US life expectancy decreased more in 2021 as a result of Covid2 min read
WASHINGTON: According to preliminary government data released on Wednesday, life expectancy in the United States declined in 2021 to its lowest level since 1996, the second year of a historic decline caused by deaths from the Covid-19 virus.
According to the US Centers for Disease Control and Prevention (CDC), the decrease in life expectancy at birth of almost one year, from 2020 to 76.1 years, was the largest two-year drop in nearly a century.
Men are now anticipated to live 73.2 years, which is nearly six years less than women, resulting in the largest gap in life expectancy between men and women in more than 20 years.
According to the data, drug overdoses and heart disease were also significant contributors to the overall decline in life expectancy last year, which was caused in part by deaths from Covid-19.
According to the CDC, Covid-19 was linked to more than 460,000 deaths in the US in 2021.
The United States saw its largest annual decline in life expectancy in 2020, with deaths from COVID accounting for nearly 75% of the decrease.

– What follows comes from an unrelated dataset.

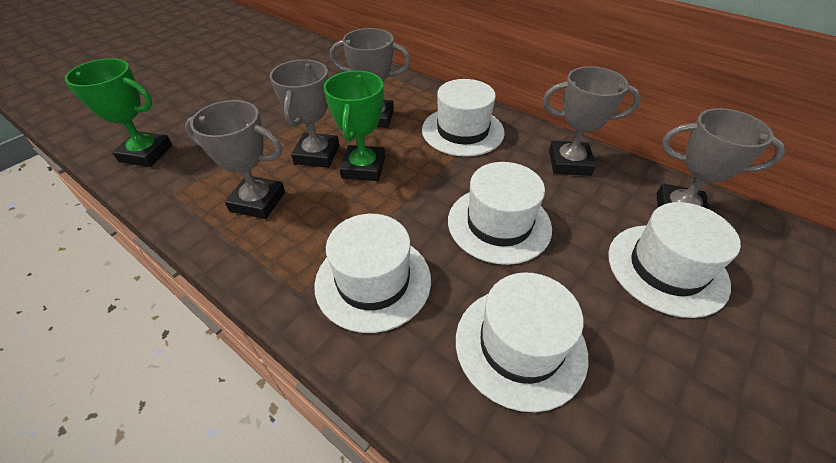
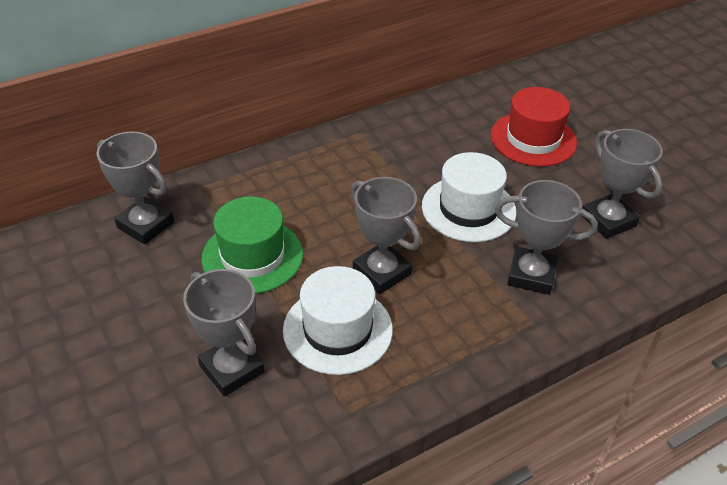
green hat: none = 0 -> [201,196,303,294] = 1
green trophy: [65,58,173,167] [324,71,385,181] = 2 -> none = 0
red hat: none = 0 -> [491,87,577,167] = 1
white hat: [314,214,431,333] [422,79,505,157] [448,162,552,265] [456,272,588,412] [608,202,741,318] = 5 -> [283,266,393,375] [422,152,517,242] = 2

According to Robert Anderson, head of mortality statistics at the CDC’s National Center for Health Statistics, life expectancy might possibly increase slightly in 2022 because mortality has been a little better than it was in 2020.

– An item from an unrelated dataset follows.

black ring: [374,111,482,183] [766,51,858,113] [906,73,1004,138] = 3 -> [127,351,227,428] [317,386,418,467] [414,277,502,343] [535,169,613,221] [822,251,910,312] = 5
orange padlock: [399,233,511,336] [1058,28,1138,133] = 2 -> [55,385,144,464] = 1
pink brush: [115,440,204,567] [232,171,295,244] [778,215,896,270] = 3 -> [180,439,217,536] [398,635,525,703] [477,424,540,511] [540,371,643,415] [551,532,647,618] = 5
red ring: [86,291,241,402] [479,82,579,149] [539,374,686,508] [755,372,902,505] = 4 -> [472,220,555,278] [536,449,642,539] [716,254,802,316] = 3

However, due to the fact that deaths typically increase in the winter, life expectancy this year is unlikely to return to pre-pandemic levels and much depends on what transpires toward the end of the year, Anderson said.
Although there will be fewer suicide deaths in 2020, they were the fifth-largest factor in the overall decline in life expectancy in 2019. Men’s life expectancy has been declining, and suicide-related deaths were the third largest factor in this decline.
The agency noted that the data is preliminary and has a number of limitations, such as the variance in submission times for death certificates across different jurisdictions.